Produit par Cristian Mungiu, palme d’or à Cannes en 2007 pour 4 mois, 3 semaines et 2 jours, Les Contes de l'age d'or est un « film à sketchs » qui mérite l’attention. Quel est cet « Age d’or » que cinq réalisateurs mettent en contes ? La fin de la dictature de Ceausescu, un des moments les plus terribles de l’histoire roumaine. Si le film reprend avec humour la désignation paradoxale donnée à une période tragique par la propagande du régime, c’est précisément parce qu’il veut jouer de ce détachement comique pour parler d’une époque difficile sans pathos ni charge politique virulente.

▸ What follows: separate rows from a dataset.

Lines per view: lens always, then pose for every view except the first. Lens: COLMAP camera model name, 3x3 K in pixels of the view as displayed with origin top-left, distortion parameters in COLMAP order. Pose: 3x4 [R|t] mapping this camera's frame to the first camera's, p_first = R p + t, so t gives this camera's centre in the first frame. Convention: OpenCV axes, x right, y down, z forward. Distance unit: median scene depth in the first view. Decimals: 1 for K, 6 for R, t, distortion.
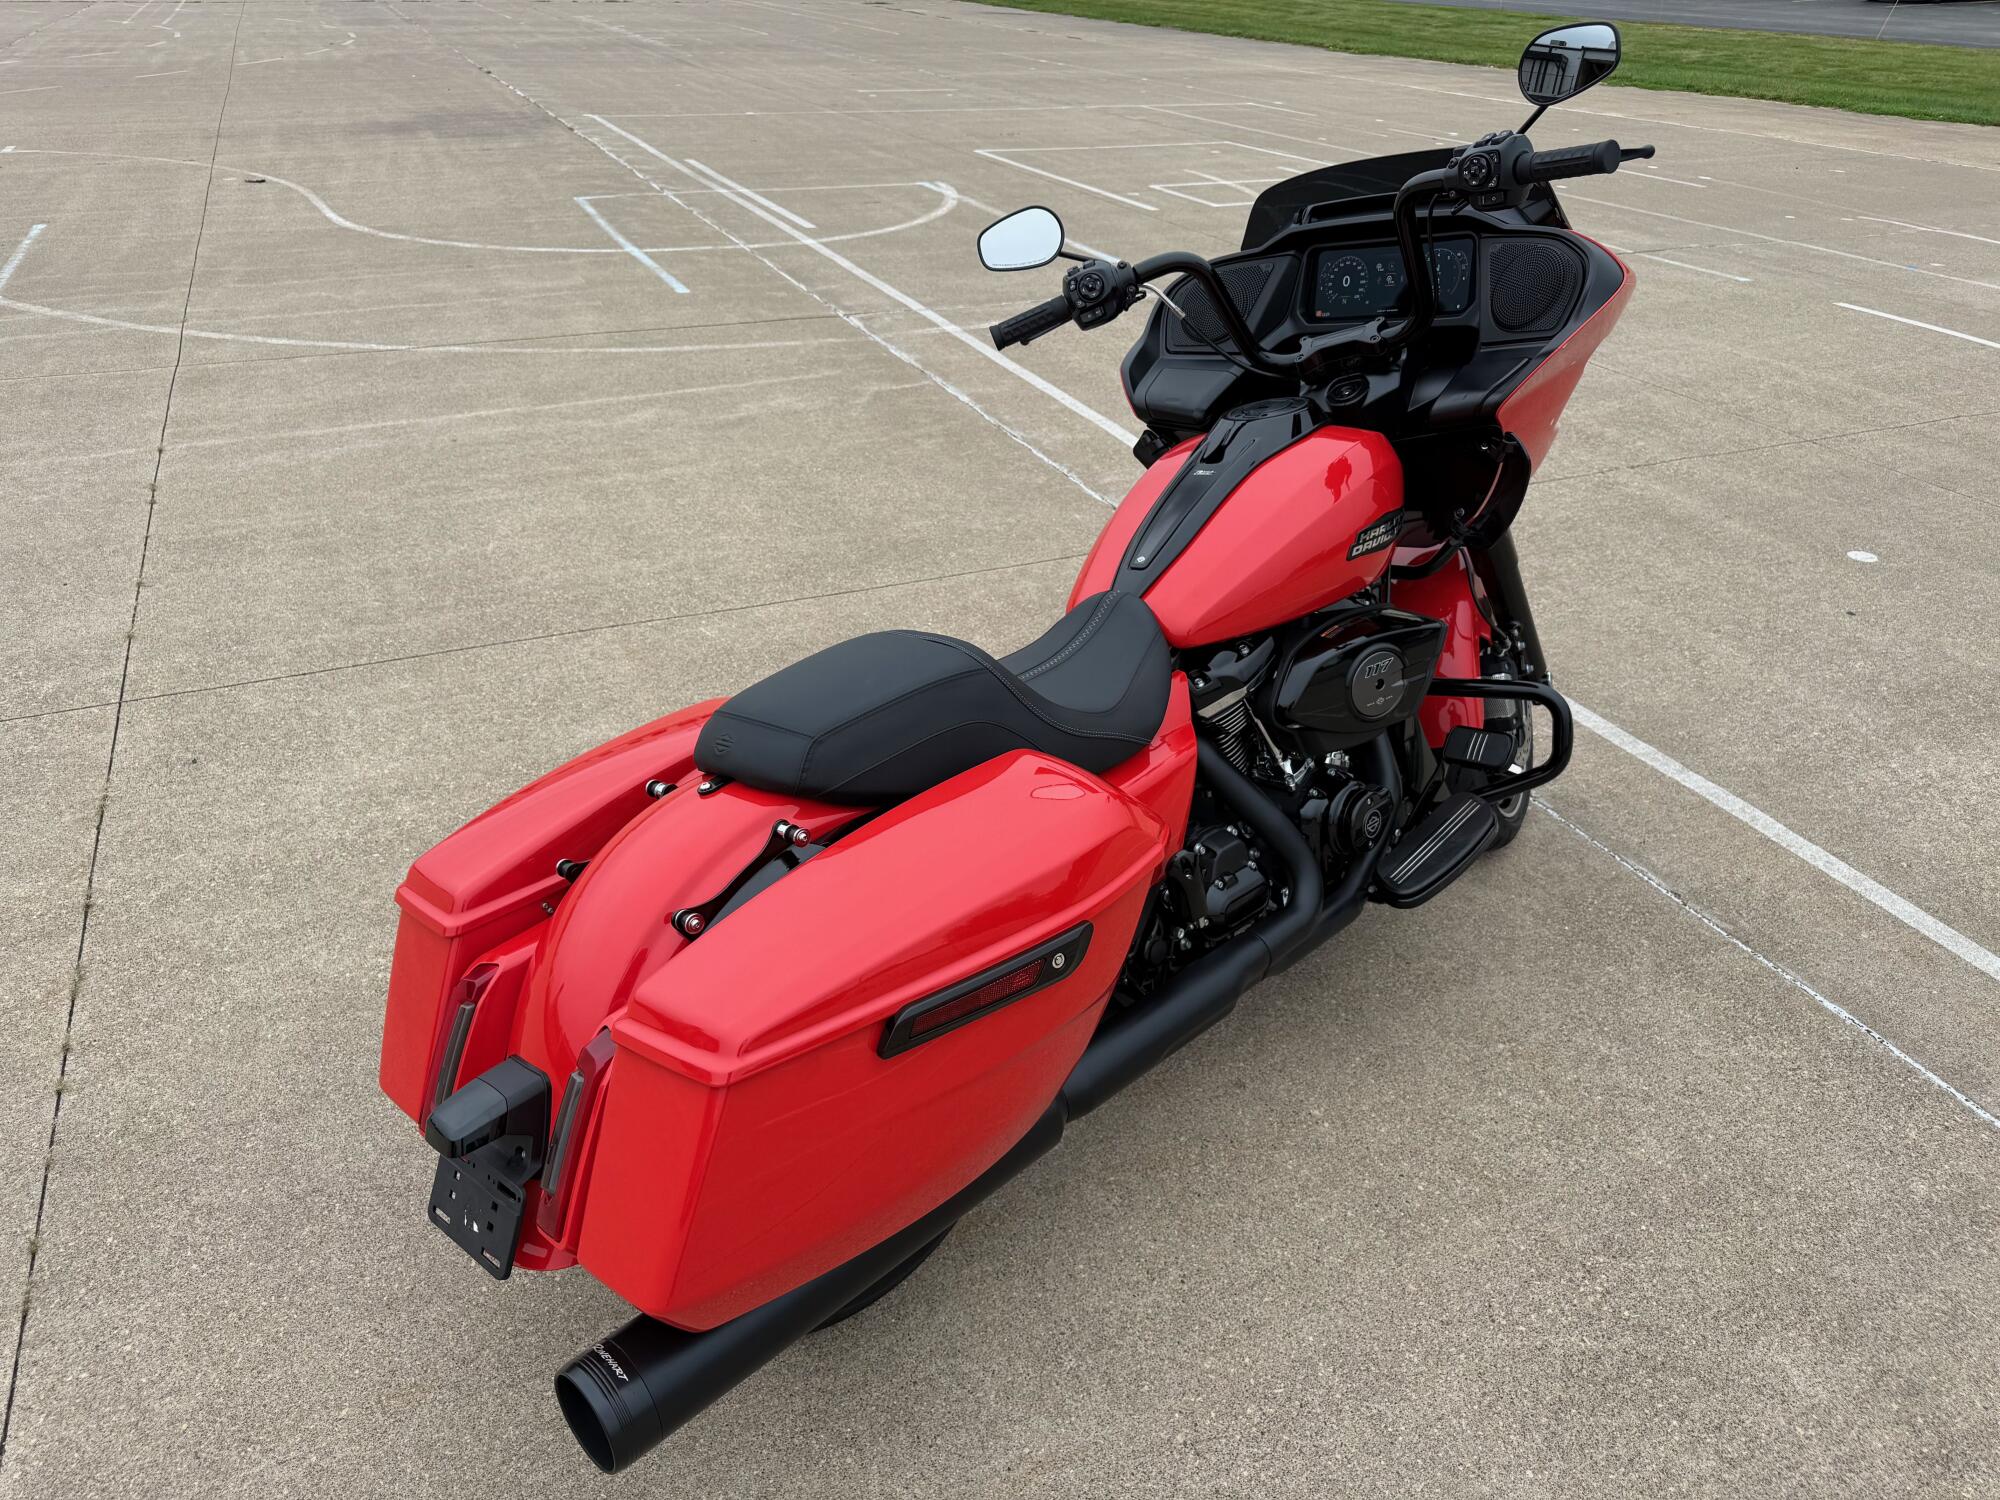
lens RADIAL K [[1416.5, 0, 1032.2], [0, 1416.5, 759.4], [0, 0, 1]] dist [0.021456, -0.031354]
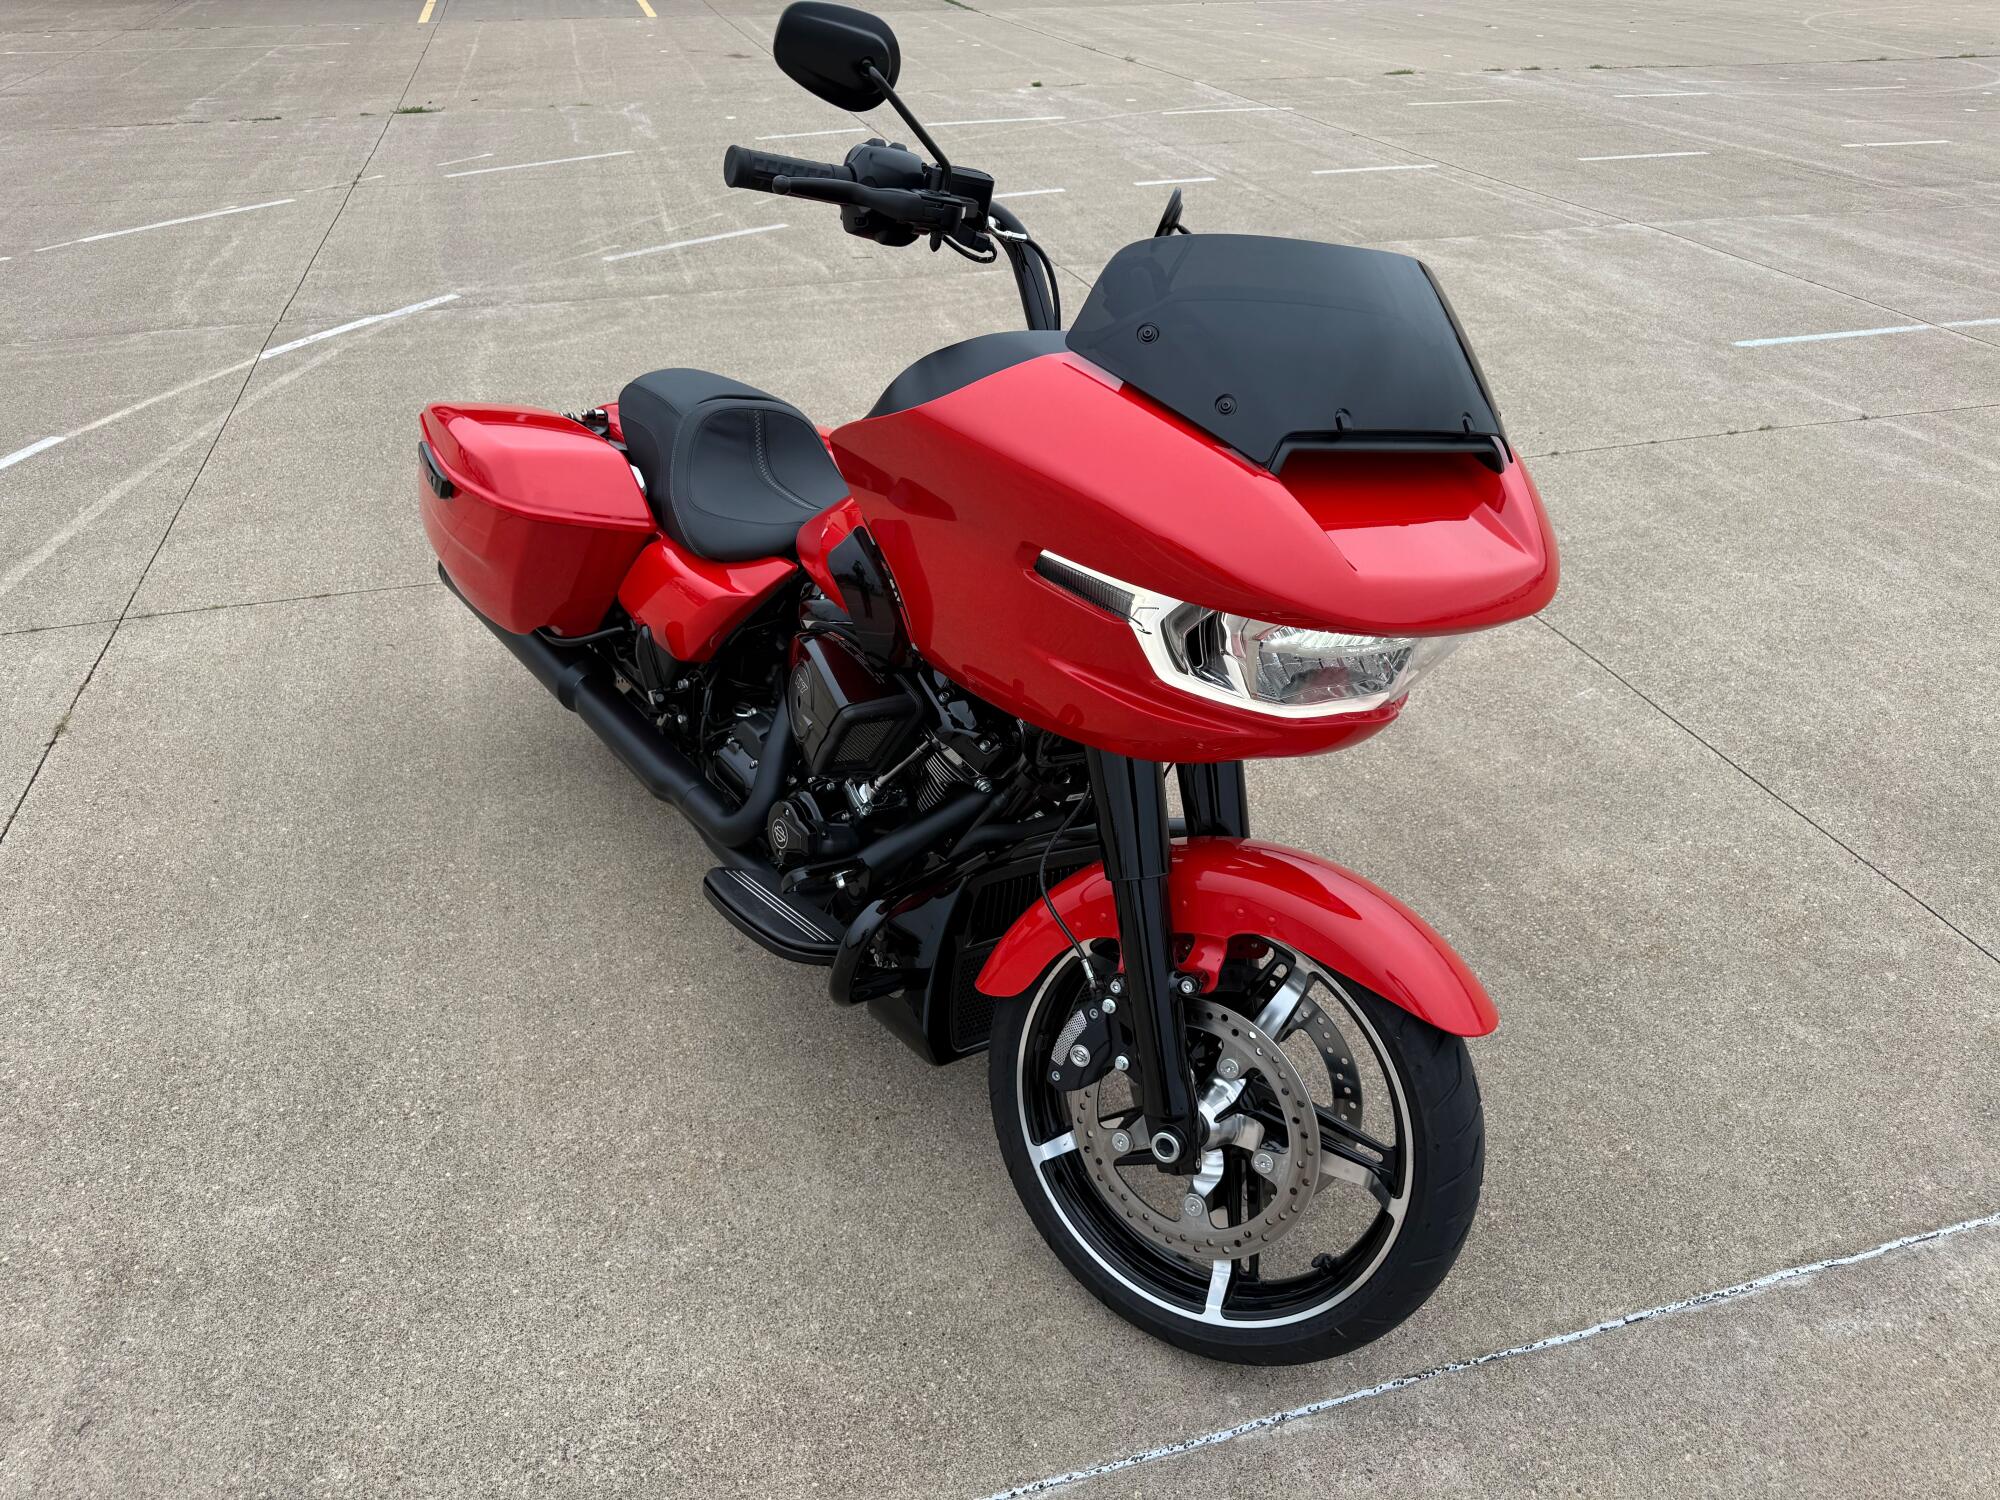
lens RADIAL K [[1425.1, 0, 980.7], [0, 1425.1, 778.0], [0, 0, 1]] dist [0.024134, -0.048888]
pose [[-0.162508, 0.519952, -0.838595, 1.057916], [-0.502322, 0.687918, 0.523872, -0.579098], [0.849273, 0.506378, 0.149391, 1.010453]]
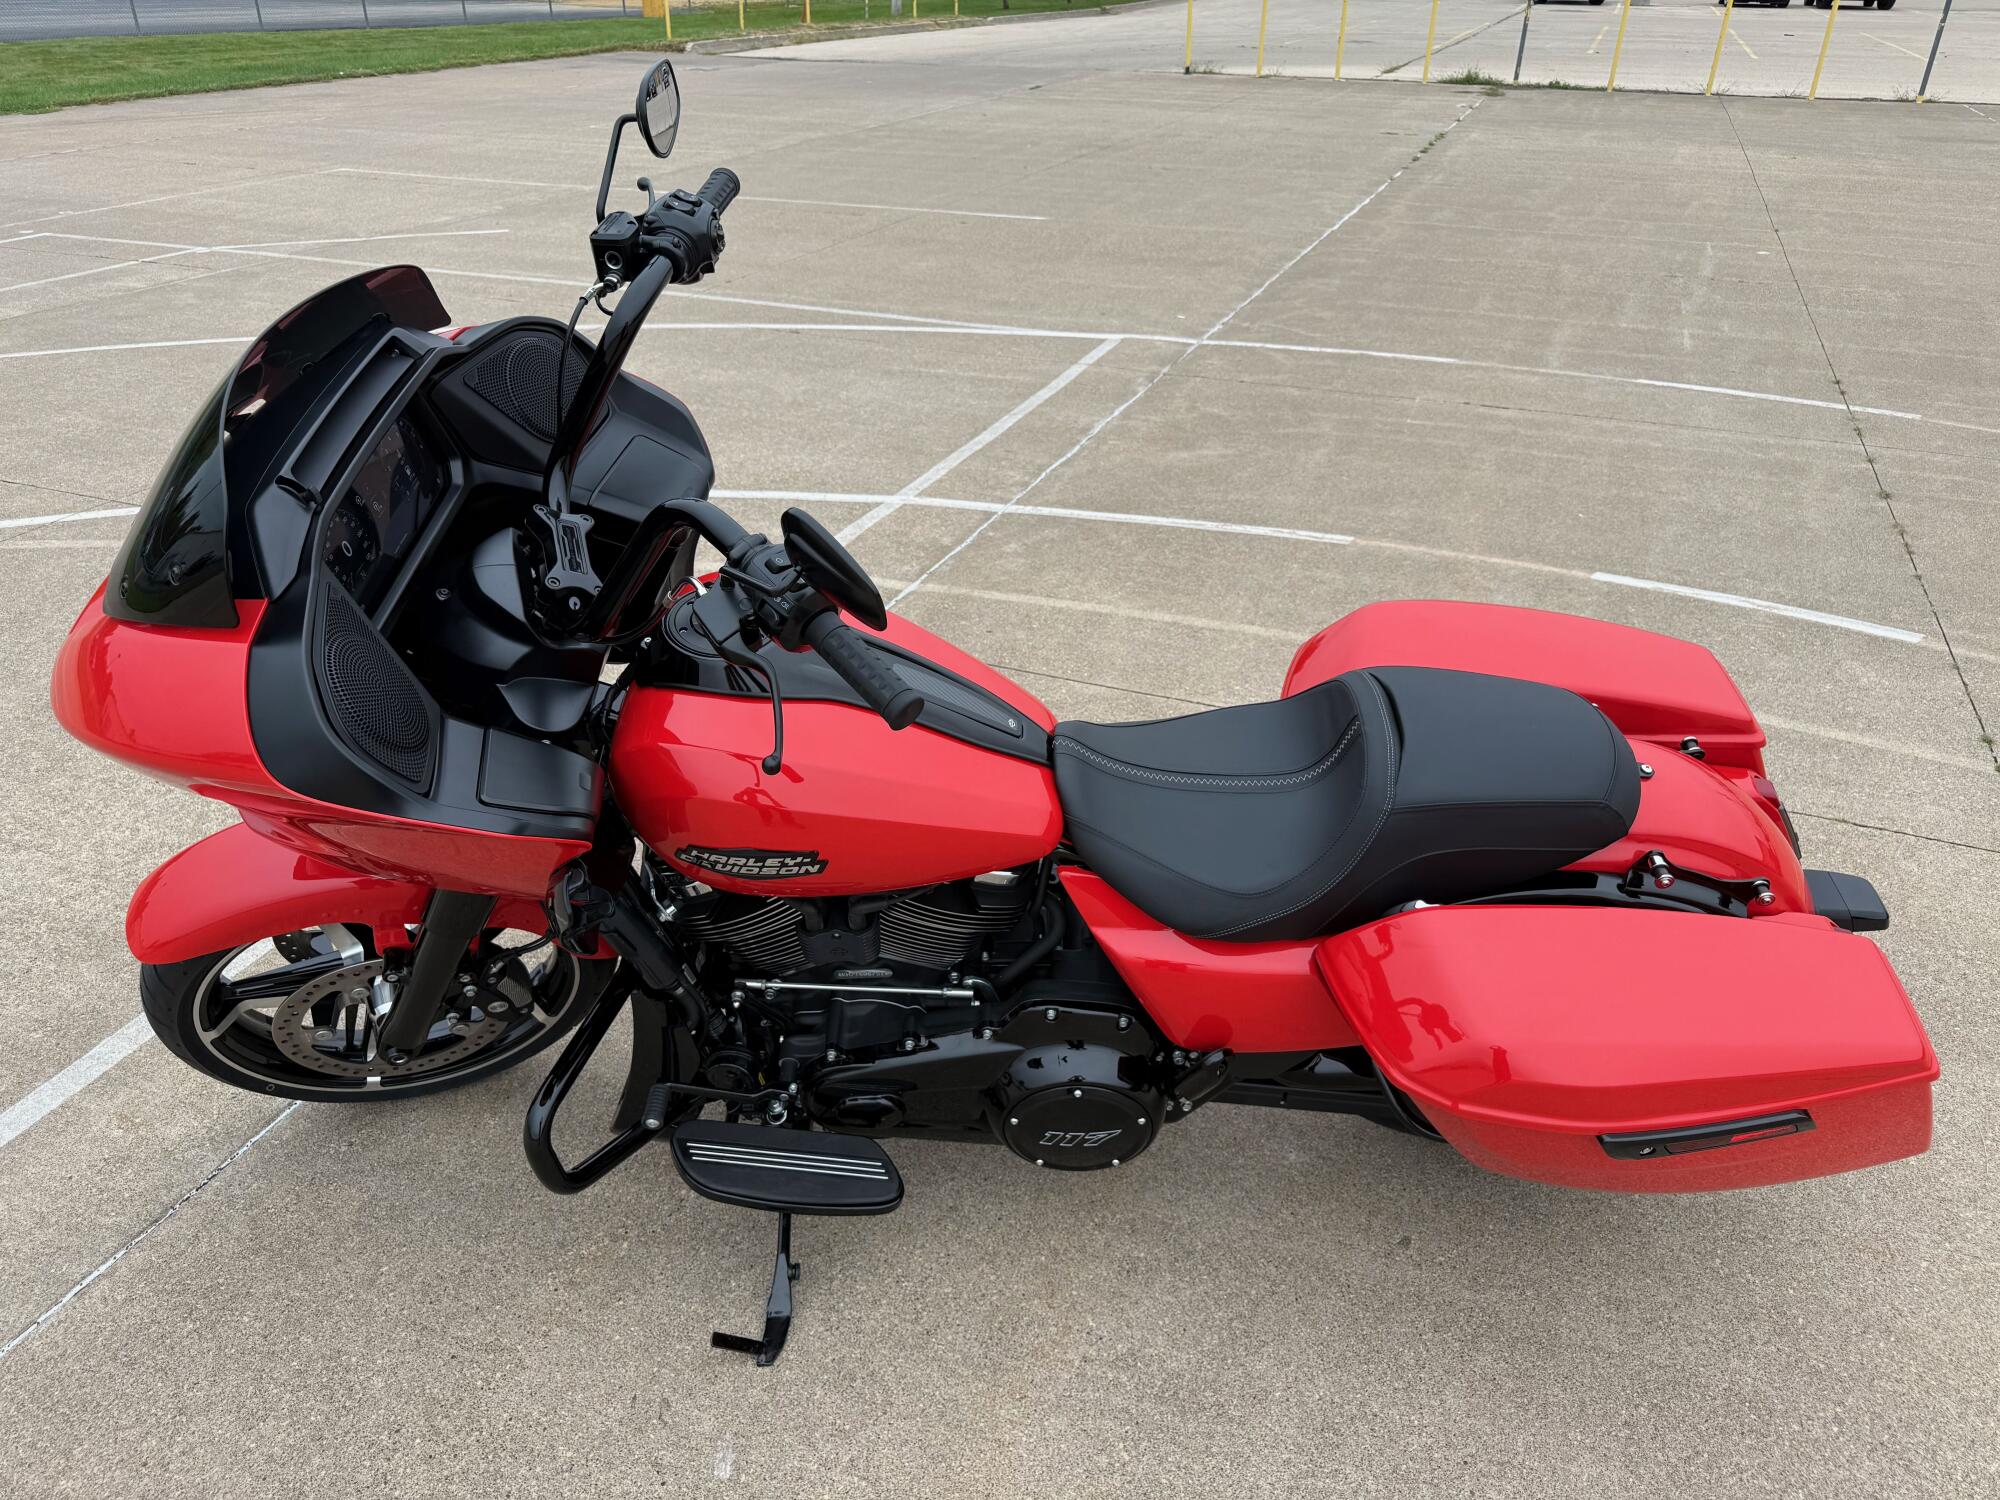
lens RADIAL K [[1427.5, 0, 1010.4], [0, 1427.5, 795.2], [0, 0, 1]] dist [-0.006275, 0.007787]
pose [[-0.676729, -0.398684, 0.618942, -0.452477], [0.355100, 0.559686, 0.748769, -0.737069], [-0.644935, 0.726500, -0.237182, 1.226934]]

Le film nous conte donc cinq histoires que l’on racontait et que l’on raconte encore dans les chaumières, cinq récit de survie, d’arrangements avec les contraintes absurdes d’un régime dictatorial. La visite officielle du Parti met tout un village en émoi (l’on s’empresse de mettre des fruits dans les arbres !) pour satisfaire les autorités... qui finalement ne viennent pas. Dans le deuxième épisode, la visite de Giscard D’Estaing met la presse en branle-bas de combat : sur les photos, le président français a son chapeau sur la tête, tandis que Ceausescu est découvert, ce qui pourrait être interprété comme un signe de déférence du communise envers le capitalisme. Les interminables discussions burlesques et les grotesques manipulations photographiques dessinent les expédients surréels auxquels la population a été poussée par un régime absurde. Les cinq épisodes sont inégaux, et l’on retiendra surtout les deux premiers, très drôles et remarquablement mis en scène. Dans le second par exemple, la rigidité du parti trouve un écho formel fécond dans la raideur des cadrages et des surcadrages qui évacuent toute liberté de l’image. Le troisième épisode, trop long, n’est pas à la hauteur des autres. Il n’y a bien sûr aucune nostalgie pour cet « Age d’or » qui n’est qu’une antiphrase, mais un regard plein d’une infinie tendresse amusée sur ce peuple si inventif et imaginatif. Sous son aspect anecdotique, sans tragique, le film parle avec justesse et finesse d’un Age bien peu paradisiaque.